# Problem description
Your answer should be the exact lines of the data below from the one containing "Para seguir leyendo" through the one containing "kontakt@crochetta.de"; please include nothing else.

# Exercise inputs
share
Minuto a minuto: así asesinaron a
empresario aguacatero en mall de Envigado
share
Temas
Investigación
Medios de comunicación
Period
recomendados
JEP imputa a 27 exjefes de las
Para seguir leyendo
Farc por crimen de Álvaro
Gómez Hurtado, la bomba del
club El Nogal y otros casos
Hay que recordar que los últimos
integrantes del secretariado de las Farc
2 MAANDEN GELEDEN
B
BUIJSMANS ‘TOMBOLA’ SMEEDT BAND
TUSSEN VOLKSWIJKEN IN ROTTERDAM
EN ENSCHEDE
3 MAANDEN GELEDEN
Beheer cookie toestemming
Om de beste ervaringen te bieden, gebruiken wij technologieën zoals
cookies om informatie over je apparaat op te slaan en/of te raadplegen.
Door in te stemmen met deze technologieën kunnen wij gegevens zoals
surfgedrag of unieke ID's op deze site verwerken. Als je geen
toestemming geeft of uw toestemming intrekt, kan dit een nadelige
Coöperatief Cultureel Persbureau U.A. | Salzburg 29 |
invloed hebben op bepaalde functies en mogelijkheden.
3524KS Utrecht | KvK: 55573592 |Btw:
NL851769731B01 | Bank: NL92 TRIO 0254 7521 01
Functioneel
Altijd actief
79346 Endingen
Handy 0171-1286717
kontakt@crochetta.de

==

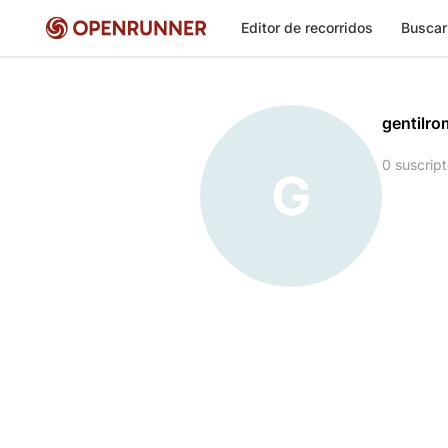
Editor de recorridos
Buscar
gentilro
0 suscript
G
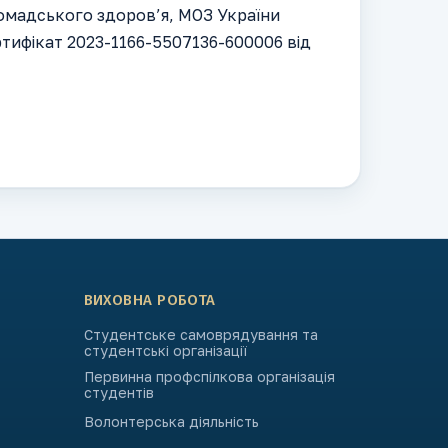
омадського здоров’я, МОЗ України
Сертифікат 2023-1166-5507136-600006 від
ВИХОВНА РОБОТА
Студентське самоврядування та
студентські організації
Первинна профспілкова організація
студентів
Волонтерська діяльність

# Output of the task
Para seguir leyendo
Farc por crimen de Álvaro
Gómez Hurtado, la bomba del
club El Nogal y otros casos
Hay que recordar que los últimos
integrantes del secretariado de las Farc
2 MAANDEN GELEDEN
B
BUIJSMANS ‘TOMBOLA’ SMEEDT BAND
TUSSEN VOLKSWIJKEN IN ROTTERDAM
EN ENSCHEDE
3 MAANDEN GELEDEN
Beheer cookie toestemming
Om de beste ervaringen te bieden, gebruiken wij technologieën zoals
cookies om informatie over je apparaat op te slaan en/of te raadplegen.
Door in te stemmen met deze technologieën kunnen wij gegevens zoals
surfgedrag of unieke ID's op deze site verwerken. Als je geen
toestemming geeft of uw toestemming intrekt, kan dit een nadelige
Coöperatief Cultureel Persbureau U.A. | Salzburg 29 |
invloed hebben op bepaalde functies en mogelijkheden.
3524KS Utrecht | KvK: 55573592 |Btw:
NL851769731B01 | Bank: NL92 TRIO 0254 7521 01
Functioneel
Altijd actief
79346 Endingen
Handy 0171-1286717
kontakt@crochetta.de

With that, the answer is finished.